Выражение нежности и глубокой печали смягчает черты Штейнбаха. Он мягко дотрагивается до руки Мани.
— Не огорчайтесь, дитя мое! Имейте мужество взглянуть в лицо истине. Он вас не любит.
— Неправда!
— Он вас не любит. И не пройдет и двух недель, как он отречется от вас.
— За что!.. Разве я… виновата перед ним?
Печальная усмешка кривит его губы.
— Мы часто отвечаем за чужие грехи. Помните, как сказано в Писании? «Кровь Его на нас и на детях наших до седьмого колена!..»
— Тише…
Маня встает. С ужасом она глядит на его склоненную голову, на его прекрасный профиль, похожий на Гейне… И чувствует, что от этих слов в сердце ее как бы образовалась льдинка. Эти загадочные слова… Она уже слышала их. Давно. Тогда она не поняла. Теперь разом их тайный смысл вскрывается перед нею.
Ей вдруг становится так жутко, так холодно… Путник, затерянный в льдистой пустыне, под полярным небом, должен чувствовать такой же ужас одиночества.

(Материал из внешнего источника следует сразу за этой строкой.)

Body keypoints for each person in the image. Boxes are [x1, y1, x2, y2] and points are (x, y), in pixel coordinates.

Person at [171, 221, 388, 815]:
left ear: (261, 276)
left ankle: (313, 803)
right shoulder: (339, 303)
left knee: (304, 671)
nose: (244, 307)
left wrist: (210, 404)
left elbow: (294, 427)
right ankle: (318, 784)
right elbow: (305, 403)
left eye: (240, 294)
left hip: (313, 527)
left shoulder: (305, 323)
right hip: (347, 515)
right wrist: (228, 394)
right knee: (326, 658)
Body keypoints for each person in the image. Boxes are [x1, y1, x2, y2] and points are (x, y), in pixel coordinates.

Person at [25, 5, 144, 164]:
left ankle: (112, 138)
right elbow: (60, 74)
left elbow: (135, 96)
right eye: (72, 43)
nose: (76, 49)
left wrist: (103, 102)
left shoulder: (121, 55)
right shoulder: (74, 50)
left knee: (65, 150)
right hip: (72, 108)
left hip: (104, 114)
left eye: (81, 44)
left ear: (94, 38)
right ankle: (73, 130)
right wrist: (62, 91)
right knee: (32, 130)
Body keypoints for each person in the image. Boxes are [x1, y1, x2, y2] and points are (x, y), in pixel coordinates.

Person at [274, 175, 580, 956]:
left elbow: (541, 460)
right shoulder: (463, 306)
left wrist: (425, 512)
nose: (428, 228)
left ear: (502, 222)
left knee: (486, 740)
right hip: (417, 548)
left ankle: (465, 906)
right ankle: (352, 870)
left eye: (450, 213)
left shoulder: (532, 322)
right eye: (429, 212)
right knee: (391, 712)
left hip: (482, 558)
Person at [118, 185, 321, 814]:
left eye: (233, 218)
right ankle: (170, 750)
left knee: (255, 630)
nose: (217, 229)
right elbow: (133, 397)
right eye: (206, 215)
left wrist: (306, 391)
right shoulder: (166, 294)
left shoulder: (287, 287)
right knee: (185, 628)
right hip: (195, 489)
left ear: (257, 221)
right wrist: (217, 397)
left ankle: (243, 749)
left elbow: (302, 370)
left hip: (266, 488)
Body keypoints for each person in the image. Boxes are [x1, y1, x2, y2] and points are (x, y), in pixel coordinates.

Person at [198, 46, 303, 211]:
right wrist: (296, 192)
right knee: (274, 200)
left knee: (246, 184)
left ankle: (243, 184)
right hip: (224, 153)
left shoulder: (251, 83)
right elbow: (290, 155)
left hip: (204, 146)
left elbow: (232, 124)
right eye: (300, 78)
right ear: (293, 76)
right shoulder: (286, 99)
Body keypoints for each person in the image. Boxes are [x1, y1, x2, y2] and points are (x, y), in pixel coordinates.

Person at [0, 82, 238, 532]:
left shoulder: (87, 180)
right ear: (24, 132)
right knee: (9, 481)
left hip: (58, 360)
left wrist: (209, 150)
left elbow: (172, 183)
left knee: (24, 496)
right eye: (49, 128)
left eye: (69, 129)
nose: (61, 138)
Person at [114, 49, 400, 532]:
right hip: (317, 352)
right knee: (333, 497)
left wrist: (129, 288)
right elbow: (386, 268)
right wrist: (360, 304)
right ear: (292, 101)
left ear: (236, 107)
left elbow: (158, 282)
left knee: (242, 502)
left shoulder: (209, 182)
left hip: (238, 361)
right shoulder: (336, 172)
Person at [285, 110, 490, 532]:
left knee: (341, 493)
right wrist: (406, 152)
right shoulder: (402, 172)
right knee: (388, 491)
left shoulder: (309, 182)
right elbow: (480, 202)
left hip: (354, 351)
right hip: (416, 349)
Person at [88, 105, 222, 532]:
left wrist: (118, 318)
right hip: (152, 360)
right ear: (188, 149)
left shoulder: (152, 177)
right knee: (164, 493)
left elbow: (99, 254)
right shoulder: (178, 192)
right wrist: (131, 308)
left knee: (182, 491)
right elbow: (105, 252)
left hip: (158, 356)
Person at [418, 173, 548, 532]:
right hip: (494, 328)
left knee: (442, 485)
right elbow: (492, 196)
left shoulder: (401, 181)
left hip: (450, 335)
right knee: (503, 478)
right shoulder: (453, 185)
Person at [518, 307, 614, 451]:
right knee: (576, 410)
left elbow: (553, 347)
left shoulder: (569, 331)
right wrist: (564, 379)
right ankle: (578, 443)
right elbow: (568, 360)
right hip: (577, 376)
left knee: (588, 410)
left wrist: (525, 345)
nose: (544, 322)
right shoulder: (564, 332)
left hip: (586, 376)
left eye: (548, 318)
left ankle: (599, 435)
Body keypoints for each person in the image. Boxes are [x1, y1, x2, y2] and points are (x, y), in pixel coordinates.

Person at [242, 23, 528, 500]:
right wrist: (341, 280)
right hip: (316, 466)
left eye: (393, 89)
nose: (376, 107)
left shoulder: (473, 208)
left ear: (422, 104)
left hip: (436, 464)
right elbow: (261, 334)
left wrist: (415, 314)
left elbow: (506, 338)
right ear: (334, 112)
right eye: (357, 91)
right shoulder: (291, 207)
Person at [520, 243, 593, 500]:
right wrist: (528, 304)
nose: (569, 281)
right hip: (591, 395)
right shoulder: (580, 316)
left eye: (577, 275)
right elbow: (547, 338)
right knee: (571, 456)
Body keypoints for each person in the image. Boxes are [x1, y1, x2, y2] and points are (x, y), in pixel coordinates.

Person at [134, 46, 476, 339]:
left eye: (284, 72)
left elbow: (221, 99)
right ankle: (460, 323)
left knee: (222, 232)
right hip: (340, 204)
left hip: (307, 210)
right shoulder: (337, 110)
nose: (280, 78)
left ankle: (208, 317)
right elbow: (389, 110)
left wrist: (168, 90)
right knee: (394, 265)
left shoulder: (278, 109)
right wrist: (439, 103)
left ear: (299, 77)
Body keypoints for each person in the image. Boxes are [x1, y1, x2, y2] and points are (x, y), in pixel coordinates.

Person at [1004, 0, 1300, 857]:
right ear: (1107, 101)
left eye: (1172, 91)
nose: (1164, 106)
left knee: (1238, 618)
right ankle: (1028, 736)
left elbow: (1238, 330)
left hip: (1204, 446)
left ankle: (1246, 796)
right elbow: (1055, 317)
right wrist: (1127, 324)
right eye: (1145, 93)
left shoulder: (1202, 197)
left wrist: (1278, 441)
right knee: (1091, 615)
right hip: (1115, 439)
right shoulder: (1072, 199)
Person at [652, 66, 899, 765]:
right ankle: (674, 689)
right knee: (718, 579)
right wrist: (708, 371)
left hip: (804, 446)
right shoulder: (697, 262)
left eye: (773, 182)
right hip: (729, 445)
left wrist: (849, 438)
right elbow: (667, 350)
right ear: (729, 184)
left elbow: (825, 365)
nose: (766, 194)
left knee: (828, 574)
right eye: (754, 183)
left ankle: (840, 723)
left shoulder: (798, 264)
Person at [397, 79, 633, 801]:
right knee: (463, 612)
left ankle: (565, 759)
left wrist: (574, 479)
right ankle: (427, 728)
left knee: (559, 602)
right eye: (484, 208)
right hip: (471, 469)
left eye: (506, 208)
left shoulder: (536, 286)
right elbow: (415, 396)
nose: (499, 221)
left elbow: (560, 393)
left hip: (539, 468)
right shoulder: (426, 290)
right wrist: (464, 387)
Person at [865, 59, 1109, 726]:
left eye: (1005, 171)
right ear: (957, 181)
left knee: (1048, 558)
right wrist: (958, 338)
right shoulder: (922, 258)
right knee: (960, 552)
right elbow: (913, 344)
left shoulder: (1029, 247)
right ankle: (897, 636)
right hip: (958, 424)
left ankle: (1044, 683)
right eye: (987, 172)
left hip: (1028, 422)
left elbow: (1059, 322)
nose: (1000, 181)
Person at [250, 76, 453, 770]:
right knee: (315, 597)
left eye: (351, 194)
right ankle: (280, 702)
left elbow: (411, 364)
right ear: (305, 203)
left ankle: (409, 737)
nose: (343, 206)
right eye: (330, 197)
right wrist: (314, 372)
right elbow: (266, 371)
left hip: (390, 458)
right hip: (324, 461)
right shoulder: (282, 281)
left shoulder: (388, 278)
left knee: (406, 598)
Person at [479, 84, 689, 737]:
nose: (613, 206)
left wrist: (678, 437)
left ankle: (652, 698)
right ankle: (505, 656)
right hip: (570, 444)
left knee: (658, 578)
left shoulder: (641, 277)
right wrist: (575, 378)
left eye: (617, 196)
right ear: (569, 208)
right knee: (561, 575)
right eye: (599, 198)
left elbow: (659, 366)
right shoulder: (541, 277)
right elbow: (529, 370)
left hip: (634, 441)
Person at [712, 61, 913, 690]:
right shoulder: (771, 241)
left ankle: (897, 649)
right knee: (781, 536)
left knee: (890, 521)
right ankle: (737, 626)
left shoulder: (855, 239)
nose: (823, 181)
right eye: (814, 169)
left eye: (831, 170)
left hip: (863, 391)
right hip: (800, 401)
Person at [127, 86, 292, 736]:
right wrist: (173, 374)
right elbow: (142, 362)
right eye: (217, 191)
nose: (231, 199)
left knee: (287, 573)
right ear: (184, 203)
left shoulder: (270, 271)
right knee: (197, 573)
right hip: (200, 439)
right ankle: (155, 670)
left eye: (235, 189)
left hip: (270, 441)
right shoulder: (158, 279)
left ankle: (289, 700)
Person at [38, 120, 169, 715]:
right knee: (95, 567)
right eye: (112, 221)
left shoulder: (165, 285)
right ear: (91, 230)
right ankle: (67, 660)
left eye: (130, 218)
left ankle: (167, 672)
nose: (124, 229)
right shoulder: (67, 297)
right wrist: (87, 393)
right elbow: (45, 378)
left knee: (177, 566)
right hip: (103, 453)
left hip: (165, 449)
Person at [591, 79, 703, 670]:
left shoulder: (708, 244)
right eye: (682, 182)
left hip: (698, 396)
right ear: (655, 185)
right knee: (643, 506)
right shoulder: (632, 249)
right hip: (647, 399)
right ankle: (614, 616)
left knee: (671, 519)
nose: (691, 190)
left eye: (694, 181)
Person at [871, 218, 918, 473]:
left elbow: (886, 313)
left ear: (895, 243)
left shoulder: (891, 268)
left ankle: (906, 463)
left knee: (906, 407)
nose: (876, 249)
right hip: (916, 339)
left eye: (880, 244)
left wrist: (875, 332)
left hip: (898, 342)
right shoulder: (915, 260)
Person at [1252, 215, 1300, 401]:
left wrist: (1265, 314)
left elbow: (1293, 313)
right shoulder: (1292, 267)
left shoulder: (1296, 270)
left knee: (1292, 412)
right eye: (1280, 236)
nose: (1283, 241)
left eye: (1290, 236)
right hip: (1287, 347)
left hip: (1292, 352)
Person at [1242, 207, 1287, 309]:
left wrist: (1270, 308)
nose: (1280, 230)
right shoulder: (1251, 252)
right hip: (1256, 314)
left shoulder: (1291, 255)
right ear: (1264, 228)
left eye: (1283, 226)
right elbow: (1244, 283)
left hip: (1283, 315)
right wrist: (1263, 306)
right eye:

Но ведь этот… рядом… Он любит… Что бы ни случилось, что бы ни ждало ее завтра, этот не изменит, не уйдет…
— Марк! — говорит она слабо. Кладет руку на его плечо и садится.
Штейнбах поймал эту новую нотку в ее голосе. Он крепко держит на этот раз ее руку.
— Вы простудитесь… Пойдемте.
— Куда?
Он молча встает и быстро идет вперед, все так же крепко придерживая руку Мани.
Вдруг он чувствует, что она содрогнулась.
— Мой брат… — Маня вырывает руку.
Петр Сергеевич идет домой, шагах в двухстах навстречу им. Но он их не видит. Глубоко засунув руки в карманы пальто, надвинув на глаза шляпу и слегка приподняв плечи, он идет, погруженный в глубокую задумчивость.
Штейнбах заслоняет от него Маню. Он провожает его зорким, пытливым взглядом. В глубине его зрачков горит какая-то мысль.